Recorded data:

....

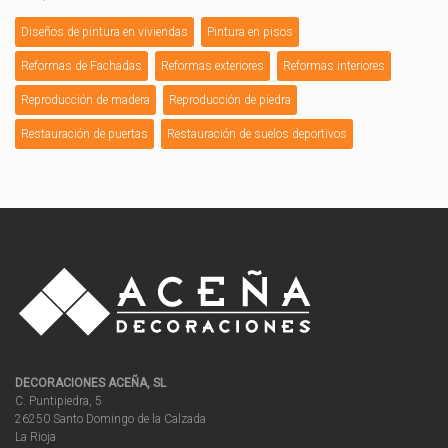
Diseños de pintura en viviendas
Pintura en pisos
Reformas de Fachadas
Reformas exteriores
Reformas interiores
Reproducción de madera
Reproducción de piedra
Restauración de puertas
Restauración de suelos deportivos
DECORACIONES ACEÑA, SL
C. Puntipiedra, 5
26250 Santo Domingo de la Calzada
La Rioja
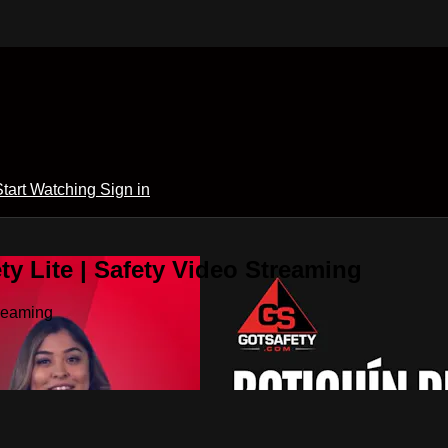
Start Watching
Sign in
y Lite | Safety Video Streaming
treaming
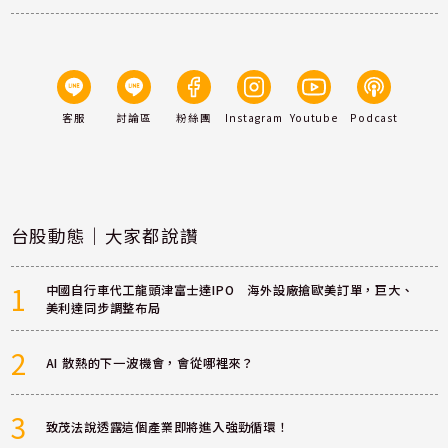
客服
討論區
粉絲團
Instagram
Youtube
Podcast
台股動態｜大家都說讚
1
中國自行車代工龍頭津富士達IPO 海外設廠搶歐美訂單，巨大、
美利達同步調整布局
2
AI 散熱的下一波機會，會從哪裡來？
3
致茂法說透露這個產業即將進入強勁循環！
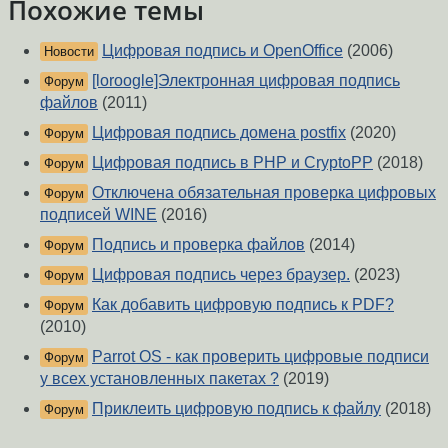
Похожие темы
Цифровая подпись и OpenOffice
(2006)
Новости
[loroogle]Электронная цифровая подпись
Форум
файлов
(2011)
Цифровая подпись домена postfix
(2020)
Форум
Цифровая подпись в PHP и CryptoPP
(2018)
Форум
Отключена обязательная проверка цифровых
Форум
подписей WINE
(2016)
Подпись и проверка файлов
(2014)
Форум
Цифровая подпись через браузер.
(2023)
Форум
Как добавить цифровую подпись к PDF?
Форум
(2010)
Parrot OS - как проверить цифровые подписи
Форум
у всех установленных пакетах ?
(2019)
Приклеить цифровую подпись к файлу
(2018)
Форум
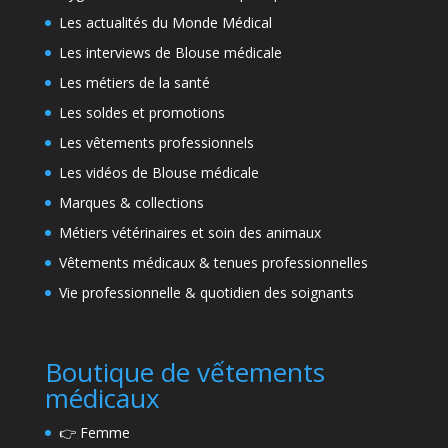
Les actualités du Monde Médical
Les interviews de Blouse médicale
Les métiers de la santé
Les soldes et promotions
Les vêtements professionnels
Les vidéos de Blouse médicale
Marques & collections
Métiers vétérinaires et soin des animaux
Vêtements médicaux & tenues professionnelles
Vie professionnelle & quotidien des soignants
Boutique de vếtements
médicaux
👉
Femme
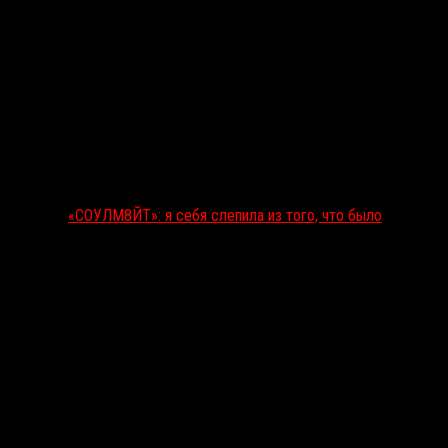
«СОУЛМ8ЙТ»: я себя слепила из того, что было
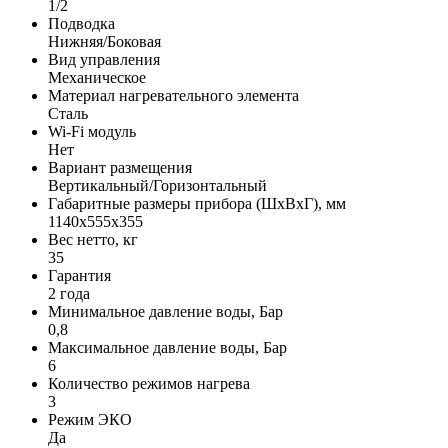
1/2
Подводка
Нижняя/Боковая
Вид управления
Механическое
Материал нагревательного элемента
Сталь
Wi-Fi модуль
Нет
Вариант размещения
Вертикальный/Горизонтальный
Габаритные размеры прибора (ШхВхГ), мм
1140x555x355
Вес нетто, кг
35
Гарантия
2 года
Минимальное давление воды, Бар
0,8
Максимальное давление воды, Бар
6
Количество режимов нагрева
3
Режим ЭКО
Да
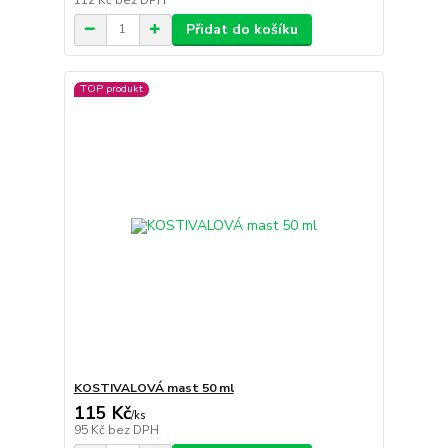
Přidat do košíku
TOP produkt
KOSTIVALOVÁ mast 50 ml
115 Kč
/
ks
95 Kč
bez DPH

....

What to do. Write out the data exactly, and exclude every picture it holds.

Response to the task.
Diseños de pintura en viviendas
Pintura en pisos
Reformas de Fachadas
Reformas exteriores
Reformas interiores
Reproducción de madera
Reproducción de piedra
Restauración de puertas
Restauración de suelos deportivos
DECORACIONES ACEÑA, SL
C. Puntipiedra, 5
26250 Santo Domingo de la Calzada
La Rioja
Start Watching
Sign in
y Lite | Safety Video Streaming
treaming
客服
討論區
粉絲團
Instagram
Youtube
Podcast
台股動態｜大家都說讚
1
中國自行車代工龍頭津富士達IPO 海外設廠搶歐美訂單，巨大、
美利達同步調整布局
2
AI 散熱的下一波機會，會從哪裡來？
3
致茂法說透露這個產業即將進入強勁循環！
Похожие темы
Цифровая подпись и OpenOffice
(2006)
Новости
[loroogle]Электронная цифровая подпись
Форум
файлов
(2011)
Цифровая подпись домена postfix
(2020)
Форум
Цифровая подпись в PHP и CryptoPP
(2018)
Форум
Отключена обязательная проверка цифровых
Форум
подписей WINE
(2016)
Подпись и проверка файлов
(2014)
Форум
Цифровая подпись через браузер.
(2023)
Форум
Как добавить цифровую подпись к PDF?
Форум
(2010)
Parrot OS - как проверить цифровые подписи
Форум
у всех установленных пакетах ?
(2019)
Приклеить цифровую подпись к файлу
(2018)
Форум
Les actualités du Monde Médical
Les interviews de Blouse médicale
Les métiers de la santé
Les soldes et promotions
Les vêtements professionnels
Les vidéos de Blouse médicale
Marques & collections
Métiers vétérinaires et soin des animaux
Vêtements médicaux & tenues professionnelles
Vie professionnelle & quotidien des soignants
Boutique de vếtements
médicaux
👉
Femme
«СОУЛМ8ЙТ»: я себя слепила из того, что было
1/2
Подводка
Нижняя/Боковая
Вид управления
Механическое
Материал нагревательного элемента
Сталь
Wi-Fi модуль
Нет
Вариант размещения
Вертикальный/Горизонтальный
Габаритные размеры прибора (ШхВхГ), мм
1140x555x355
Вес нетто, кг
35
Гарантия
2 года
Минимальное давление воды, Бар
0,8
Максимальное давление воды, Бар
6
Количество режимов нагрева
3
Режим ЭКО
Да
Přidat do košíku
TOP produkt
KOSTIVALOVÁ mast 50 ml
115 Kč
/
ks
95 Kč
bez DPH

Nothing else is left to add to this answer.